II. INJUNCTIVE RELIEF
More is required to justify the granting of injunctive relief under § 10(j) than a showing of reasonable cause. The court in Minnesota Mining and Manufacturing Company v. Meter, 385 F.2d 265, 270 (8th Cir. 1967) observed:
“While some courts have used language which, considered out of context, would indicate that a finding of ‘reasonable cause’ alone is sufficient to grant injunctive relief, the force of such expressions is diminished when considered in light of the circumstances of the case, which clearly demonstrate that there existed a probability that the purposes of the Act would be frustrated without injunctive relief preserving and restoring the status quo.”
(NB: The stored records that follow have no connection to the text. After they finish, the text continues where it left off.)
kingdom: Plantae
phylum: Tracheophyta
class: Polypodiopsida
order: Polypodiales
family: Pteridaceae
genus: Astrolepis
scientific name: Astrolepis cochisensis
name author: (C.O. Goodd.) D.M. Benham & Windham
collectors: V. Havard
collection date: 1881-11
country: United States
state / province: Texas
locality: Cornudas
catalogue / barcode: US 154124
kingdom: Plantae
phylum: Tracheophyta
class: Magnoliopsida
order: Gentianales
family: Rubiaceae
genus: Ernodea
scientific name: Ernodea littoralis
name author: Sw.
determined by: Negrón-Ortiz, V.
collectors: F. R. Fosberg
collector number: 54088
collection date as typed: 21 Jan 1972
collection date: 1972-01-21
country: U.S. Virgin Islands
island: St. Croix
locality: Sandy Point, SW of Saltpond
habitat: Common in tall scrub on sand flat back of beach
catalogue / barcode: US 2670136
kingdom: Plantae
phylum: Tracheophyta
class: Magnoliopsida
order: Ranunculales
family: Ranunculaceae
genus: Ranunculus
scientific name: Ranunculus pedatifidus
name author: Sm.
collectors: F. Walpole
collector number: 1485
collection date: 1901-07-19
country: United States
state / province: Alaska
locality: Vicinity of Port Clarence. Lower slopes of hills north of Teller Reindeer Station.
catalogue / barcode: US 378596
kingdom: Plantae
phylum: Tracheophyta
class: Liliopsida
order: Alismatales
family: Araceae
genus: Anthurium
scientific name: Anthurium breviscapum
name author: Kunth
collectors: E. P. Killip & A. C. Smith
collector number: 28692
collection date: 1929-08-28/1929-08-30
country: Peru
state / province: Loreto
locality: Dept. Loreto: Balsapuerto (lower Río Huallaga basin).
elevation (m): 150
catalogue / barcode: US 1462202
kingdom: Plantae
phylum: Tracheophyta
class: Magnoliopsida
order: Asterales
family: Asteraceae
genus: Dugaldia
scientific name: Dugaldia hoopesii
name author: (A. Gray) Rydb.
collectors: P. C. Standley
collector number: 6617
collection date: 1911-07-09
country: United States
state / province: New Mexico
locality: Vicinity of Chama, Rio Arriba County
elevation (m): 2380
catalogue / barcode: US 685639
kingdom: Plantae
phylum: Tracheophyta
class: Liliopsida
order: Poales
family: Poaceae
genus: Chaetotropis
The legislative history of the act indicates that a remedial purpose of the act which may be assisted by injunctive relief is the encouraging of collective bargaining and the free flow of commerce:
“ * * * the relatively slow procedure of the Board hearing and order, followed many months later by an enforcing decree of the circuit court of appeals, falls short of achieving the desired objectives — the prompt elimination of the obstructions to the free flow of commerce and encouragement of the practice and procedure of free and private collective bargaining.”
S.Rep. No. 105, 80th Cong., 1st Sess. 8, 27 (1947).
Previous cases indicate that there are a number of situations in which injunctive relief is to be granted. Thus, courts have granted injunctive relief to prevent the undermining of the union by discharge of union members, Angle v. Sacks, 382 F.2d 655 (10th Cir. 1967); by intimidation of the workers, Reynolds, for and on Behalf of N. L. R. B. v. Curley Printing Company, 247 F.Supp.
In Minnesota Mining and Manufacturing Company v. Meter, 385 F.2d 265, 270 (8th Cir. 1967), the court observed:
“Courts have not established uniform or rigid guidelines for Section 10(j) cases. Rather they have resolved the question of the propriety of injunctive relief on the basis of the facts and circumstances peculiar to each case.”
The company is to be ordered to furnish a list of names designating sex and actual wages paid per hour, as provided in paragraph (a) of the board’s proposed order. Such data is to be furnished promptly by the company. However, the injunctive provisions submitted in paragraphs (b) and (c) of the said proposed order are deemed too broad and will not be granted.
If the board encounters dilatory conduct on the part of the company in supplying the data covered in paragraph (a), the board may petition this court for a further order.
Now, therefore, it is ordered that the respondent, Generac Corporation, promptly provide to District 48, International Association of Machinists and Aerospace Workers, AFL-CIO, a complete list of names of all employees designating the sex of each employee and the actual wages paid per hour to each employee.